Goodnight, Hockey Fans

Andrew Larsen’s simple yet evocative story sets the right tone for the youngest children, who can relate to the boy’s disappointment about missing the exciting nighttime game and his fears that he won’t be able to fall asleep. Jacqui Lee’s illustrations in soothing greens and blues are done in a blend of nostalgic and contemporary styles that suit the story’s timelessness. This book provides all of the appeal of the perfect bedtime story: the reassurance of caring parents tucking the boy in and then coming back later to check on him, the bedtime routine, the atmospheric winter night outside while it’s cozy and snug inside, and the promise of dreams come true.

Rhinos Don’t Eat Pancakes

Daisy’s mum and dad are always too busy to listen to a word that she says, so when, one day, she tells them that a big purple rhino has just walked into the house and taken a chomp of her pancake, guess what? That’s right – nobody listens! But there’s a surprise in store for Mum and Dad when they discover that a big purple rhino has gone missing from the zoo. Perhaps they should have taken more notice of what Daisy had to say. Kids will love this funny story about a little girl and her most unlikely new friend.

Danny, Who Fell In A Hole

Danny’s parents have always been a bit flaky, but this time they have gone too far! Their latest plan to follow their dreams means Danny and his older brother will spend six months in Banff (wherever that is) and six months in New York City. Furious, Danny runs out of the house and straight into a very, very large hole. When it appears that help is not on the way, Danny becomes a subterranean Robinson Crusoe, creating shelter (garbage bag and paper clips), cereal (coffee creamer, rainwater, granola bars, and a few rogue raisins), and a washroom (a hole in a hole).

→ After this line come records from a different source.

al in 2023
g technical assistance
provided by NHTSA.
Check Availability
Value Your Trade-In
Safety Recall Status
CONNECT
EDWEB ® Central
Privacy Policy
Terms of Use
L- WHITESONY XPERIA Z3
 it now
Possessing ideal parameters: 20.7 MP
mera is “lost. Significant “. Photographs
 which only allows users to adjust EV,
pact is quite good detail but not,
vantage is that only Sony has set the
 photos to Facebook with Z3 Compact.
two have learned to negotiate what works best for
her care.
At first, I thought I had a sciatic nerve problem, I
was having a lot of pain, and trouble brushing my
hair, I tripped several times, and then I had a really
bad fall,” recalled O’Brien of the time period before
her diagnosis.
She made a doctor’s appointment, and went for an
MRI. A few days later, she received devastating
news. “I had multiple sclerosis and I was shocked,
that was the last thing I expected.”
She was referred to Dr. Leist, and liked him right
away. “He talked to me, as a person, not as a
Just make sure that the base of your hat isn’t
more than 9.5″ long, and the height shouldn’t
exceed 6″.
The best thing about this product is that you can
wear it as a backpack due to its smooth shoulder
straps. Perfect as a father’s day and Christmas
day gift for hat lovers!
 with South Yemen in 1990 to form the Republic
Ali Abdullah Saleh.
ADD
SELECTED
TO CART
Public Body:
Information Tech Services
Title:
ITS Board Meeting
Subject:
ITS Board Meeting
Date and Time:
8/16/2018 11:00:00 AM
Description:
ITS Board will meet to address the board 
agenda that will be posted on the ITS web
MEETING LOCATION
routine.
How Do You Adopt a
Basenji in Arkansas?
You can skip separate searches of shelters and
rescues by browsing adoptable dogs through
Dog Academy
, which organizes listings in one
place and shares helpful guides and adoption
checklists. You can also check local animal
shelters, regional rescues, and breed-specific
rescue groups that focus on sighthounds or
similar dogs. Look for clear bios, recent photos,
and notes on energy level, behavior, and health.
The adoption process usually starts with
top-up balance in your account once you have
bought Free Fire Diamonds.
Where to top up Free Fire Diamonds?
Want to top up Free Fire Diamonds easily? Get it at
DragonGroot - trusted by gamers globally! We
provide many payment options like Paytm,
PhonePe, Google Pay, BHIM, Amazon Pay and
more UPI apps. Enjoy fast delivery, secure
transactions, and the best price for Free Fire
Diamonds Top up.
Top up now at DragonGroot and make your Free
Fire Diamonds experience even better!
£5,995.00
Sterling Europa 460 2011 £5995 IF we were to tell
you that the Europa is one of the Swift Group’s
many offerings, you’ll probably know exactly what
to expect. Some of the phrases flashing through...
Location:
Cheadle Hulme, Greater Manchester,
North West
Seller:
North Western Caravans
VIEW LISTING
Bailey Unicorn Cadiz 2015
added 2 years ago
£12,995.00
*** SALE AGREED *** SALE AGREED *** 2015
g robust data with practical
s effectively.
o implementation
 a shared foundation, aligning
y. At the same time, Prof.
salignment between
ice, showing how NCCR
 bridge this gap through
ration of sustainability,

The True Tale Of The Monster Billy Dean

Billy Dean is a secret child. He has a beautiful young mother and a father who arrives at night carrying the scents of candles and incense and cigarettes. Birds fly to his window. Mice run out from his walls. His world is a carpet, a bed, pictures of the holy island, and a single locked door. His father fills his mind and his dreams with mysterious tales and memories and dreadful warnings. But then his father disappears, and Billy’s mother brings him out into the world at last. He learns the horrifying story of what was saved and what was destroyed on the day he was born, the day the bombers came to Blinkbonny. The kind butcher, Mr. McCaufrey, and the medium, Missus Malone, are waiting for him. He becomes The Angel Child, one who can heal the living, contact the dead, bring comfort to a troubled world.

Roses For Isabella

Roses for Isabella invites us to experience life in Ecuador through the eyes of a young girl who keeps a journal and loves to write.  We learn about Isabella’s parents who work on one of the hundreds of farms growing beautiful roses that are sold all over the world.  But not all of these farms are fair to worker and kind to the earth.  Through Isabella, we learn how her family’s life changes for the better when her parents find work at a Fair Trade farm.